ID: 287835 • Letter: P

Question

Please answer True or False.

1. Climate modeling is an important tool in making predictions._______

2. Atmospheric Counter Clock Wise rotations have air masses dropping down from the stratosphere. _______

3. Air that drops down from the upper atmosphere can come down so fast it does not have time to warm up. _______

4. Storm related, ocean storm surges, can be hundreds of feet high _______

5. World wide climatic shifts are known to happen extremely fast. _______

6. Polar ice cap ice shelves have been observed cracking and breaking up _______

Explanation / Answer

1). TRUE

Climate models help us to understand our present weather and climate, and also allow us to consider plausible future scenarios of how the climate might change.
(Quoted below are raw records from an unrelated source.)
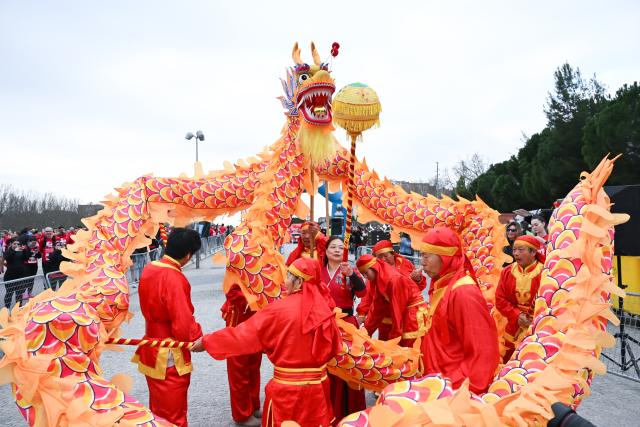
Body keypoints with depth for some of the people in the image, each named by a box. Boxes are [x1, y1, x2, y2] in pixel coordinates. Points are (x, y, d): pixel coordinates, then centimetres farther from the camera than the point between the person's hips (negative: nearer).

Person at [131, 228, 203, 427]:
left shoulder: (148, 270, -1)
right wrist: (199, 337, -9)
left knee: (158, 410, 26)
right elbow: (184, 325, -28)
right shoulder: (173, 279, -28)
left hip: (151, 351, 8)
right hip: (170, 360, -8)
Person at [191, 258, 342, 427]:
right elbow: (334, 347, 5)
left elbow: (244, 332, -10)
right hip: (318, 384, 4)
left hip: (288, 387, -4)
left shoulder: (280, 309, -18)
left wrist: (207, 341, 2)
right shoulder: (324, 308, -6)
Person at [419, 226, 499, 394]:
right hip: (439, 380, 7)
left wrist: (454, 387, -19)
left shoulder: (464, 293, -20)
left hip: (454, 388, -7)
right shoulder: (442, 287, 7)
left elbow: (483, 355, -20)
They generate simulations to tell us what happened or what might happen under a range of different scenarios, such as for greenhouse gas concentrations

2). FALSE

3). FALSE

When the warm air rises, the speed of those air molecules slows down just like a ball that is thrown into the air slows down. The molecules convert their kinetic energy into potential energy when they rise into the air just like the ball did. And since temperature is a measure of kinetic energy, the lower kinetic energy means a lower temperature and vice versa.

4). FALSE

The highest storm tide noted in historical accounts was produced by the 1899 Cyclone Mahina, estimated at almost 44 ft (13 metres) at Bathurst Bay, Australia

5). TRUE

An abrupt climate change occurs when the climate system is forced to transition to a new climate state at a rate that is determined by the climate system energy-balance, and which is more rapid than the rate of change of the external forcing. Past events include the end of the Carboniferous Rainforest Collapse, Younger Dryas, Dansgaard-Oeschger events, Heinrich events and possibly also the Paleocene–Eocene Thermal Maximum.

6).TRUE

The break-up of vast ice shelves in the Antarctic – such as the recent massive iceberg – is being fuelled by a wave that moves at about half the speed of a bullet, according to a new study.